Un evento per l’umanità
La città di Francesco al centro dell’attenzione mediatica. Le voci della gente: «In questi tempi difficili speriamo sia davvero un aiuto alla pace». Dal nostro inviato
Venticinque anni dopo Assisi non è cambiata: stesso cielo coperto di allora (ma senza quel gelido vento di tramontana). A cambiare è stato il mondo. Non c’è più il rischio di guerre nucleari e di scontro tra i due blocchi ideologicamente contrapposti, che motivarono l’intuizione di Giovanni Paolo II. Ma sono arrivati il terrorismo e nuove forme di violenza. Allora le religioni non possedevano una qualche influenza nei rapporti tra i popoli. Ora svolgono un ruolo prezioso nella ribalta internazionale.

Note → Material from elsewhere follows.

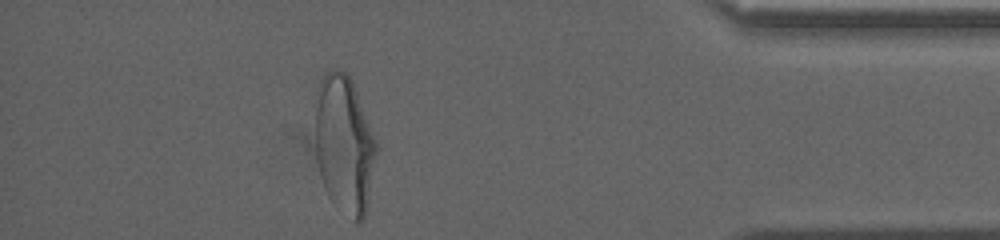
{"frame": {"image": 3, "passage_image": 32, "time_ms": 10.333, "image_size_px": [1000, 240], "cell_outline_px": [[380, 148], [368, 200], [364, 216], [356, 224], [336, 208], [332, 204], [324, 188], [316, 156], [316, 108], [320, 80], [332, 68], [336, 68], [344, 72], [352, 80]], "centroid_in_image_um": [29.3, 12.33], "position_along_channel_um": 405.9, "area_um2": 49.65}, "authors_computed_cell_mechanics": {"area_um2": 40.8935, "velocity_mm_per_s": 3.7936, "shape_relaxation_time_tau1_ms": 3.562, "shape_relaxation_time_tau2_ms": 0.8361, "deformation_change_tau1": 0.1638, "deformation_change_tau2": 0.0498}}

Lo evidenzia il gran numero di mezzi corrazzati che le televisioni di tanta parte del mondo hanno portato qui per diffondere in tempo reale le immagini di uomini miti e le sequenze d’un incontro dai ritmi lenti, tutt’altro che televisivi. Santa Maria degli Angeli, questa mattina, e Assisi, nel pomeriggio, sono diventati il centro mondiale dell’attenzione mediatica perché sono tornate ad essere per un giorno il punto sul pianeta da cui sale la maggiore concentrazione di invocazioni e auspici a favore della pace.
Il centro della città attorno alla Basilica è transennato e presidiato dalle forze dell’ordine e dal personale dei servizi d’assistenza. Senza pass si può arrivare solo nello spazio esterno al sagrato della chiesa di Santa Maria degli Angeli. «Venticinque anni fa non c’era questo dispositivo di sicurezza – raccontano i coniugi Menin, venuti da Latina allora come oggi –. Allora si poteva entrare in chiesa senza biglietti e senza controlli. Certo, il mondo è cambiato».

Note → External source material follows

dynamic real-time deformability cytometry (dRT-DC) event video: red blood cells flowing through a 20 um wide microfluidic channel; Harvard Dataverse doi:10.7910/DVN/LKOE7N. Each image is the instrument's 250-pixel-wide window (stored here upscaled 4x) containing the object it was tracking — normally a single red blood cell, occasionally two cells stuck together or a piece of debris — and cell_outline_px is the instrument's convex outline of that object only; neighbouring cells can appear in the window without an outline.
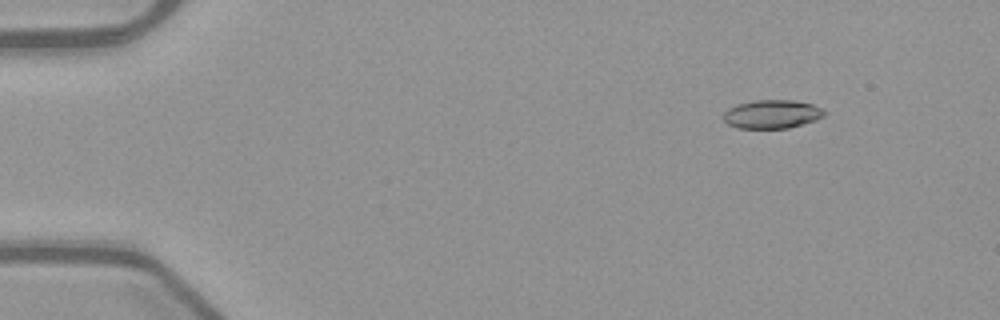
{"species": "common noctule bat (a hibernating species)", "species_latin": "Nyctalus noctula", "temperature_condition": "warm", "stored_images_in_passage": 53, "camera_frame_rate_fps": 3000, "um_per_image_px": 0.085, "animal": {"sex": "female", "body_mass_g": 21.9}, "frame": {"image": 1, "passage_image": 7, "time_ms": 2.0, "image_size_px": [1000, 320], "cell_outline_px": [[828, 112], [824, 116], [816, 120], [788, 128], [736, 128], [728, 124], [724, 120], [724, 112], [728, 108], [736, 104], [752, 100], [792, 100], [812, 104]], "centroid_in_image_um": [65.61, 9.7], "position_along_channel_um": 19.4, "area_um2": 16.88}}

La signora Benilde, qui residente, allora, non aveva i capelli d’argento, ma la convinzione di non mancare è la stessa. «Possiede sempre un grande significato il fatto che si incontrino qui i rappresentanti delle religioni di tutto il mondo», ci chiarisce. «Sono sicura che non sarà solo una rievocazione. Mi aspetto che contribuisca ad un di più di pace vicina e lontana». D’improvviso sale l’entusiasmo della folla: sta giungendo la prima delle navette, quella che porta il papa. La signora allunga il passo e dispensa una confidenza: «Pregare non so se basti, ma è un aiuto».

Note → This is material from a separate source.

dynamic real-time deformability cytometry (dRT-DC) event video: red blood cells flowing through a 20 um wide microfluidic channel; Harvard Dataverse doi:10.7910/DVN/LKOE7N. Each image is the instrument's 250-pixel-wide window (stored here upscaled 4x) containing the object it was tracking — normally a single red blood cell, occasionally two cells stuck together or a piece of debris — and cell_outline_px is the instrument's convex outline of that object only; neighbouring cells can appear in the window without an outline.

A pregare o, per lo meno, a non mancare oggi è negli intenti di Emanuele, 17 anni, liceo linguistico a Roma. Non ama proprio il papa e lo precisa subito. Non questo papa ma tutti i papi. Eppure è venuto senza indugio, con chiare motivazioni. «È un evento importante per l’umanità e credo che la preghiera e la collaborazione tra le religioni possano fare molto in questi tempi difficili. Pazienza se la riunione l’ha convocata il papa».
Gli occhi che seguono la diretta sui due maxischermi esterni alla Basilica di Santa Maria degli Angeli sono anche a mandorla. Non pochi giapponesi sono presenti. Molti i pellegrini di lingua francese e numerosi i giovani presenti da varie parti del mondo. Pregano, parlano, cantano. Da varie scuole, accompagnati dagli insegnanti di religioni, sono oggi qui in gita.
«Certo che mi pongo la domanda su quanto possa incidere la preghiera nei confronti di una pace così spesso compromessa – confida Marina, quarto anno dell’istituto alberghiero di Chianciano Terme, Siena –. Ma è una questione di fede. Ci vuole fede nella preghiera. Con la fede, la preghiera di chiunque diventa uno strumento potente per realizzare la pace tra le persone e tra i popoli. Tutto dipende dalla nostra fede e dalla capacità di accogliere l’altro». Ecco lo spirito d’Assisi. Ecco il testimone raccolto ancora una volta dai giovani.